§ **SUPPLIED DATA**:
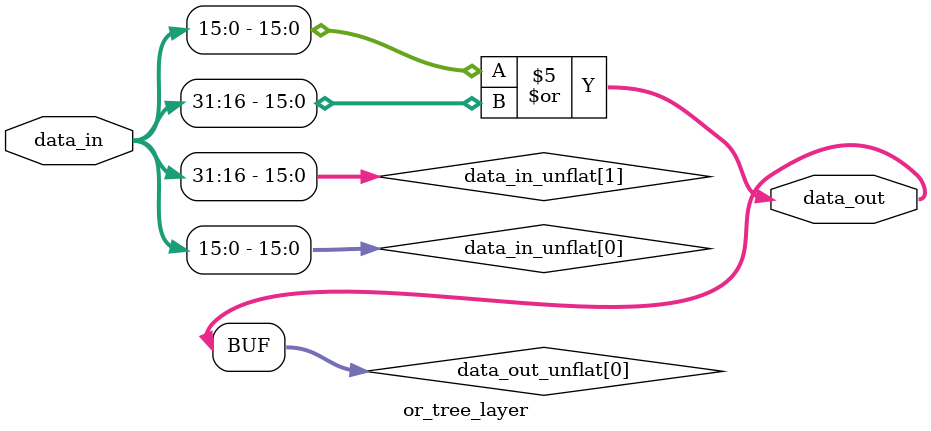
<source format=sv>
`timescale 1ns / 1ps
module or_tree_layer #(
    parameter IN_SIZE  = 2,
    parameter IN_WIDTH = 16,

    localparam OUT_WIDTH = IN_WIDTH,
    localparam OUT_SIZE  = (IN_SIZE + 1) / 2
) (
    input  logic [  IN_SIZE*IN_WIDTH-1:0] data_in,
    output logic [OUT_SIZE*OUT_WIDTH-1:0] data_out
);

  logic [ IN_WIDTH-1:0] data_in_unflat [ IN_SIZE-1:0];
  logic [OUT_WIDTH-1:0] data_out_unflat[OUT_SIZE-1:0];

  for (genvar i = 0; i < IN_SIZE; i++) begin : in_unflat
    assign data_in_unflat[i] = data_in[(i+1)*IN_WIDTH-1 : i*IN_WIDTH];
  end

  for (genvar i = 0; i < IN_SIZE / 2; i++) begin : pair
    assign data_out_unflat[i] = data_in_unflat[2*i] | data_in_unflat[2*i+1];
  end

  if (IN_SIZE % 2 != 0) begin : left
    assign data_out_unflat[OUT_SIZE-1] = {1'b0, data_in_unflat[IN_SIZE-1]};
  end

  for (genvar i = 0; i < OUT_SIZE; i++) begin : out_flat
    assign data_out[(i+1)*OUT_WIDTH-1 : i*OUT_WIDTH] = data_out_unflat[i];
  end
endmodule

</source>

§ **TASK REQUIREMENTS**: Produce an exact copy of the records above, leaving out the pictures.

§ **OUTPUT OF THE TASK**:
<source format=sv>
`timescale 1ns / 1ps
module or_tree_layer #(
    parameter IN_SIZE  = 2,
    parameter IN_WIDTH = 16,

    localparam OUT_WIDTH = IN_WIDTH,
    localparam OUT_SIZE  = (IN_SIZE + 1) / 2
) (
    input  logic [  IN_SIZE*IN_WIDTH-1:0] data_in,
    output logic [OUT_SIZE*OUT_WIDTH-1:0] data_out
);

  logic [ IN_WIDTH-1:0] data_in_unflat [ IN_SIZE-1:0];
  logic [OUT_WIDTH-1:0] data_out_unflat[OUT_SIZE-1:0];

  for (genvar i = 0; i < IN_SIZE; i++) begin : in_unflat
    assign data_in_unflat[i] = data_in[(i+1)*IN_WIDTH-1 : i*IN_WIDTH];
  end

  for (genvar i = 0; i < IN_SIZE / 2; i++) begin : pair
    assign data_out_unflat[i] = data_in_unflat[2*i] | data_in_unflat[2*i+1];
  end

  if (IN_SIZE % 2 != 0) begin : left
    assign data_out_unflat[OUT_SIZE-1] = {1'b0, data_in_unflat[IN_SIZE-1]};
  end

  for (genvar i = 0; i < OUT_SIZE; i++) begin : out_flat
    assign data_out[(i+1)*OUT_WIDTH-1 : i*OUT_WIDTH] = data_out_unflat[i];
  end
endmodule

</source>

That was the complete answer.